The Wager, since you like shipwreck stories.
Pretty much any WWII story.
First They Killed My Father, about the Khmer Rouge
Into Thin Air, a classic about a climb gone wrong on Mt Everest
Into Thin Air by Krakauer
Society of the Snow, Pablo Vierci
Touching the void
Lauren Hillanbrand Unbroken.
We Die Alone by David Howarth is almost literally unbelievable, it’s great
When I Fell From The Sky by Juliane Koepcke.
The Worst Journey in the World from a member of Scott’s South Pole Expedition.
Flashes in the night (about the sinking of the Estonia)
The Narrow Road to the Deep North by Richard Flanagan. A Booker Prize winner.
Survival in the Killing Fields – Haing Ngor
First the Killed my Father – Ung Loung
The Indifferent Stars Above
Ada Blackjack by Jennifer Niven, about an Inupiaq woman stranded on a remote island above the Arctic circle. The Ice Master by Jennifer Niven is also good, with strong connections to the events and themes of Endurance.

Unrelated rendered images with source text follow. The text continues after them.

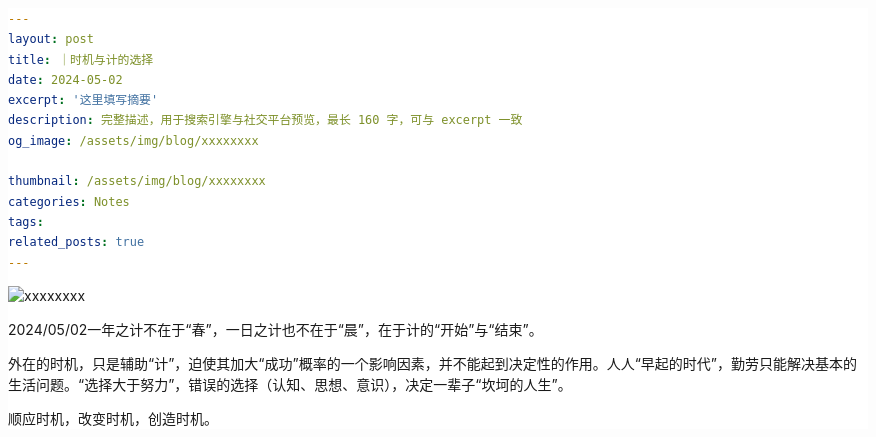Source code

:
 ```yaml
---
layout: post
title: ｜时机与计的选择
date: 2024-05-02
excerpt: '这里填写摘要'
description: 完整描述，用于搜索引擎与社交平台预览，最长 160 字，可与 excerpt 一致
og_image: /assets/img/blog/xxxxxxxx

thumbnail: /assets/img/blog/xxxxxxxx
categories: Notes
tags: 
related_posts: true
---
```


<img src="/assets/img/blog/xxxxxxxx" style="width:100%;" alt="xxxxxxxx">

2024/05/02一年之计不在于“春”，一日之计也不在于“晨”，在于计的“开始”与“结束”。  
  
外在的时机，只是辅助“计”，迫使其加大“成功”概率的一个影响因素，并不能起到决定性的作用。人人“早起的时代”，勤劳只能解决基本的生活问题。“选择大于努力”，错误的选择（认知、思想、意识），决定一辈子“坎坷的人生”。  
  
顺应时机，改变时机，创造时机。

127 Hours: Between a Rock and a Hard Place
Books by Kent Nerburn:
Neither Wolf Nor Dog, The Wolf at Twilight, and the Girl who sang to the Buffalo.
The first one made me the most uncomfortable. The second hurt so deep i cried. The third…made me think.
Bury My Heart at Wounded knee.
Man’s Search for Meaning by Viktor Frankl. It’s a first-person account of surviving Auschwitz.
“Five days at Memorial : life and death in a storm-ravaged hospital” by Sheri Fink.
Those poor people.
Try the opposite of the ice stories–Sands of the Zahara. Harrowing! Also One Day in the Life of Ivan Denisovich is surviving the Gulag. And River of Doubt is surviving the Amazon.